Saturday, September 7, 2013

The Maiden Voyage!

(to the end of my street)

Took me a while to get this far since, of course, uni work takes up my time. A valid reason of course :)

Only have video of the end after i return to my driveway. Much too difficult monitor the laptop and a/f ratio displays and hold a phone AND drive the car without something really bad happening.



I decided to test it out on the road after creating a 16 point fuel map and making further improvements to the injector pulse timing. It actually ran pretty well, but not quite good enough to drive daily. I expect it wouldn't pass any EPA tests either.

The fuel map is made of 16 data points that correspond to a particular level of air flow into the engine. The reason it exists is that you can't just deliver more fuel when the voltage from the hotwire sensor (measures mass of air flowing into engine) increases.  The correlation is not 1-1 matched, so a fuel map has to be created. The data points are arranged in order with the first one sets the fuel to be delivered at lowest air flow and the last one sets the fuel to be delivered at the highest air flow. Because it's not ideal to have 16 discreet steps that determine the amount of fuel to be delivered, the final value that is used is calculated based on how far the measured hotwire value is from each of the two nearest data points.

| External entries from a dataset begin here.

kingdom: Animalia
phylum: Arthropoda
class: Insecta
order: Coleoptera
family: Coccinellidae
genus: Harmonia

I was able to improve the injector timing in two ways. First, I have some code which will determine when the next cam signal pulse will occur. This is used to determine when the next combustion stroke will start. That code has been altered to use a new algorithm, which is a continuously corrected estimation. In practice the new method seems to be no better or worse than the old method, but it requires less memory and fewer instruction to complete, which means more time can be spent processing other stuff.
It basically works like this:
  1. Cam pulse occurs (record timer value)
  2. Note the difference between recorded timer value and the previous estimation. Record this as an estimation error.
  3. Make a new estimation (also take into account previous error in estimation)
  4. repeat
Once I had those estimations I could determine when to start and stop each injector pulse. In theory, if your engine does not have direct injection, then it's best to start each injector pulse as late as possible during the intake stroke of the cylinder. The result is that the injected fuel is mostly in a mist form and does not have time to settle completely into a liquid at the bottom (someone correct me if i'm wrong!!). The evenly spread fuel mist should burn much more uniformly than a pool of liquid, resulting in improved power and efficiency. My old method was to look at when the next cam pulse would occur (using the previously mentioned estimation) and if my pulse was, for example, 300 timer ticks wide, then I would start my pulse 300 ticks before the estimation. The problem with this method was that i was ending the pulse when the actual cam pulse occurred. The difference between the estimation and the actual cam pulse meant that the duration of the injector pulse was not exactly what it should be.


The second improvement I made was to use an additional CCP module (remember, a CCP module can be used to execute some program code at a precise time), so that I had one CCP for the injector pulse start, and one CCP for the injector pulse end. This meant that the injector pulse was always exactly for the duration intended duration. The final change to make was to have it occur in the middle of the intake stroke instead of the end. While I still prefer it to happen right at the end of the intake stroke, the reality is that it's not possible to determine exactly when the end would occur. If I started, and ended the injector pulse too late, then the cylinder intake valve would close before all the fuel was delivered. That of course, would be bad! Additionally when more fuel is required than can be delivered in a single intake stroke, the injector pulse is started before the beginning of the intake stroke. When the intake valve is opened (approx at the beginning of the intake stroke), all the fuel is pulled in from the already-started-but-not-yet-completed injector pulse. The pulse continues (delivering more fuel) all the way to the end of the intake stroke.



Now that I have these two changes implemented and working well I can move on to the next tasks. Firstly, that extra CCP module was taken from part of the code used to detect a stalled engine. I'll have to come up with a new way to ensure injector and ignition pulses stop happening if the engine stops running. I'll also improve and make better use of the fuel map and create a usable ignition map to get better spark timing.